Celal-zâdeler ailesinin hami olarak en tanınmış üyesi Celal-zâde Mustafa Çelebi’dir. Kaynaklarda Celal-zâde Mustafa’nın cömertliğinden vurgulu bir şekilde söz edilmektedir. Eyüp’te kendisine atfen Nişancı adını alan semtte yaptırdığı bahçeli konağı âlim ve ediplerin sürekli uğradıkları bir yer olarak tanıtılmıştır: “Ferâgatı zemânında Ebâ Eyyûb-i Ensârî civârında bâğ u bahçe ve câmi’ ü hammâm âbâdân itmişlerdi. Kendü anda sâkin olup sohbetin hasr-ı ehl-i ‘ilm ü ‘irfân itmişlerdi.” (Kılıç 2010: 874). Bu kişilerle sohbetten çok hoşlanan Mustafa Çelebi’nin şairlerin himayesini de üstlenerek onlara yüksek caizeler verdiği bilinmektedir. Atâyî, Şakâyık Zeyli’nde, Celal-zâde’nin yetiştirmelerinden olup sonradan nişancılığa kadar yükselen sarhoş Abdî Çelebi’nin, Celal-zâde’ye takdim edilen kasidelere verilen miktarı not etmesi ile ilgili “Nişancı merhûma verilen kasideleri ben hıfz idüp verilen câizeleri işâret iderdim; bâdehû hesâb itdüm cins-i esvâb vesâir re’sü’l-mâl-i sevâbdan gayrı nukûd ve mebâlig yirmi yedi yük (iki milyon yedi yüz bin) akçeye bâlig olmışdı” diyerek Çelebi’nin cömert hamiliğine dikkat çekmektedir (aktaran Uzunçarşılı 1958: 402). Celal-zâde’yi yakından tanıyıp onun caizesini almış isimlerden birisi olan Latîfî, hamisini şöyle tanımlamaktadır: “mekârim-i ahlâkda ve fezâyil-i eşfâkda ol zât-ı kerîmü’s-sıfâta ‘adîl ü nazîr olmuş degüldür. ‘Ale’l-husûs tarîk-ı kânûn-ı Osmâniyyenün müftîsi müçtehidi ve ol fennün ferzâne ve ferîdi idi. Bir kerimüş’şân-ı sâhib-i ihsandır ki bâb-ı cûd ve sahada vüfûr-ı in’am ve atâda hâtem-i zamandır. Bir zât-ı kerîm ve müşfik ü rahîmdür ki lutf-ı belîgını ve makdûr-ı bî-dirîgını bir kesden dirîg itmez ve erbâb-ı ricâ ve hâcât âsitânesinden degme kez nevmîd ü mahrûm gitmez. Bir sayyâd-ı kulûbdür ki dâne-i in’âm ve dâm-ı ihsân ile murg-ı hâtır-ı hâss u ‘âmmı

(14)

#### Verilen görev A:
Alıntıda verilen bilgilere dayanarak şu soruları yanıtlayın:
(i) Celal-zâde Mustafa Çelebi'nin Eyüp'te bahçeli konağını yaptırdığı semt hangi adı almıştır?
(ii) Abdî Çelebi'nin hesabına göre nakit ve meblağlar toplam kaç akçeye ulaşmıştır?
(iii) Latîfî, Celal-zâde'yi hangi yolun müftîsi ve müçtehidi olarak tanımlar?
Alıntı ile kayıtlar birbirinden farklı kaynaklardan alınmıştır.

#### Verilen kayıtlar:
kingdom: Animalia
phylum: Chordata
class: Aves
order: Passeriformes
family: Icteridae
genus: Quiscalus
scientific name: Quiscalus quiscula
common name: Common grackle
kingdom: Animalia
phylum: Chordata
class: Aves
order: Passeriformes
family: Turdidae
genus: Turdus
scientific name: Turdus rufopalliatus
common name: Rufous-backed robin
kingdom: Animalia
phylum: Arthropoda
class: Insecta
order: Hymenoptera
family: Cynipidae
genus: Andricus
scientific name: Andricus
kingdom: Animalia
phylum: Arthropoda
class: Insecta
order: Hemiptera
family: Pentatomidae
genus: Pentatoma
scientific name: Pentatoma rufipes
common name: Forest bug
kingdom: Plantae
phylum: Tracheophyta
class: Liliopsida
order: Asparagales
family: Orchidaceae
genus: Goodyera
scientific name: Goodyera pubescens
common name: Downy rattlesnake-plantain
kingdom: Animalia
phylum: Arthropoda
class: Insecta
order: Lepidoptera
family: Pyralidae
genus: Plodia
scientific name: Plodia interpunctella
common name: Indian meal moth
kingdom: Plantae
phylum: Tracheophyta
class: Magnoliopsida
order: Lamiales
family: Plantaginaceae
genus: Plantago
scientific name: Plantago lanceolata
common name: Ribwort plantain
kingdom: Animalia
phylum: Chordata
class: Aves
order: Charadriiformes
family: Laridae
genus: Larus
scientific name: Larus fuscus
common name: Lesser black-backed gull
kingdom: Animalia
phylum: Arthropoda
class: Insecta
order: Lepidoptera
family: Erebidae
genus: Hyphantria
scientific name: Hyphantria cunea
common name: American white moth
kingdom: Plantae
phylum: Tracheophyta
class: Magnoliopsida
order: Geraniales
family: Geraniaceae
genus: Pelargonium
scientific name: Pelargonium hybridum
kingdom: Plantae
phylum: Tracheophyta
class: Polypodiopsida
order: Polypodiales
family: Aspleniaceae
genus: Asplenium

#### Verilen görev B:
Kayıtlarda "scientific name: Hyphantria cunea" ifadesini içeren satırdan kayıtların sonuna kadar, iki uç da dahil olmak üzere, tüm satırları kelimesi kelimesine aynen yazın.

#### Görev çıktısı A:
(i) Nişancı
(ii) Yirmi yedi yük, yani iki milyon yedi yüz bin akçe
(iii) Kânûn-ı Osmâniyye yolunun (tarîk-ı kânûn-ı Osmâniyye)

#### Görev çıktısı B:
scientific name: Hyphantria cunea
common name: American white moth
kingdom: Plantae
phylum: Tracheophyta
class: Magnoliopsida
order: Geraniales
family: Geraniaceae
genus: Pelargonium
scientific name: Pelargonium hybridum
kingdom: Plantae
phylum: Tracheophyta
class: Polypodiopsida
order: Polypodiales
family: Aspleniaceae
genus: Asplenium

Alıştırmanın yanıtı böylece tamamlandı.